A avó do r. já foi Verónica. Uma das melhores!, palavras dela na boca dele. A avó da j. também já foi Verónica, e a mãe dela também. Todos os anos, no dia de Passos, junta-se a multidão para ver a Paixão. Chegou a vez da j., ela própria, ser Verónica. E foi. Mas desafinou. Ui!, bichanaram as antigas Verónicas. 1000 e quantas pessoas, centenas de ex-Verónicas a assistirem, e ela desafina-me pá!
Imagino a cena. Cristo a morrer com a cruz às costas, as mulheres choram, gritam, berram – tudo corre como planeado. Cristo a cair esparramado no chão, ferido e cansado. O suor, o sangue, gotejam-lhe pela face. Do meio desta massa de lamentos irrompe a Verónica, que acorre com o lencinho branco entre as mãos. A multidão continua em delírio, aos berros. A Verónica prostra-se perante o Homem, limpa-lhe o rosto e, depois, muito esperadamente, canta. A multidão, até então completamente alucinada, detém-se. Ui! quem é esta? ai! desafinou. e bem! que vergonha. no meu tempo isto não era assim, ai não era não. e quando eu fui Verónica? ui!

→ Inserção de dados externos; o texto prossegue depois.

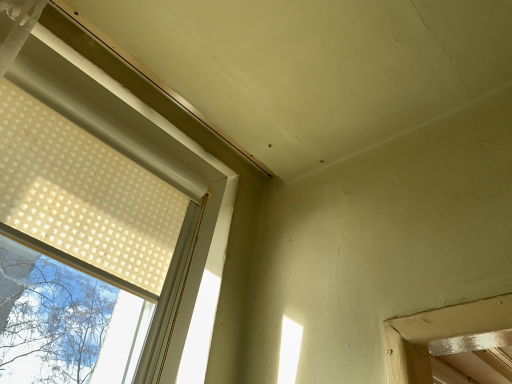
What are the coordinates of `white textured roller blind at upper left` in the screenshot? It's located at (84, 194).

Describe the element at coordinates (84, 194) in the screenshot. I see `white textured roller blind at upper left` at that location.

Where is `white textured roller blind at upper left`? This screenshot has width=512, height=384. white textured roller blind at upper left is located at coordinates (84, 194).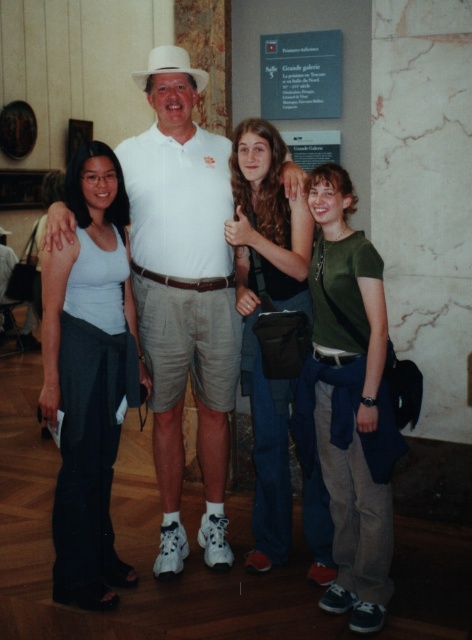
Is white cotton shirt at center bigger than white matte tank top at left?

Correct, white cotton shirt at center is larger in size than white matte tank top at left.

Which is above, white cotton shirt at center or white matte tank top at left?

white cotton shirt at center is higher up.

Describe the element at coordinates (184, 301) in the screenshot. I see `white cotton shirt at center` at that location.

Identify the location of white cotton shirt at center. (184, 301).

Does green matte shirt at right have a lesser width compared to white matte cowboy hat at center?

No, green matte shirt at right is not thinner than white matte cowboy hat at center.

Which is above, green matte shirt at right or white matte cowboy hat at center?

white matte cowboy hat at center

Which is in front, point (356, 376) or point (193, 74)?

Point (356, 376) is in front.

Where is `green matte shirt at right`? Image resolution: width=472 pixels, height=640 pixels. green matte shirt at right is located at coordinates (351, 403).

Is green matte shirt at right below green cotton shirt at center?

Correct, green matte shirt at right is located below green cotton shirt at center.

Can you confirm if green matte shirt at right is positioned above green cotton shirt at center?

Incorrect, green matte shirt at right is not positioned above green cotton shirt at center.

Who is more forward, (367, 461) or (284, 211)?

Point (367, 461) is in front.

Locate an element on the screen. This screenshot has width=472, height=640. green matte shirt at right is located at coordinates (351, 403).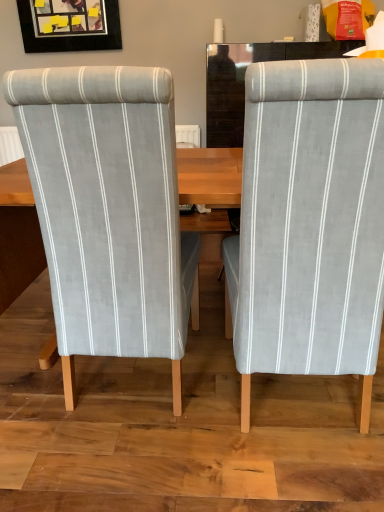
Identify the location of vacant area that is in front of light gray fabric chair at left, the 2th chair positioned from the right. This screenshot has height=512, width=384. (132, 462).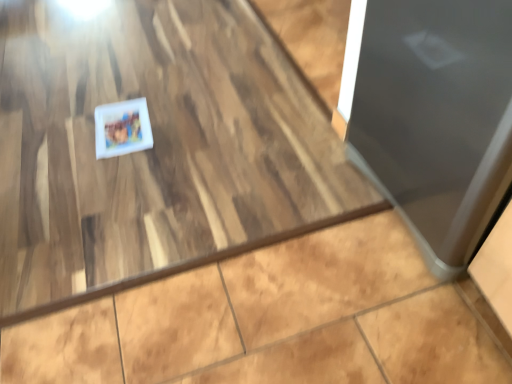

Cristo ergueu-se já. Prossegue com a cruz às costas. Deixa um rasto de sangue, sobre o arrastar pesado da cruz, até ao Calvário. Mas tem o rosto mais limpo.
(há coisas que me transcendem. a importância de se ser-Verónica não é uma delas: transpuséssemos todos o pranto e limpássemos o rosto a quem carrega uma cruz. mas, já a importância de não-se-desafinar quando desesperamos e vemos morrer aos poucos e injustamente alguém que amamos, ultrapassa-me, ui!, e bem.)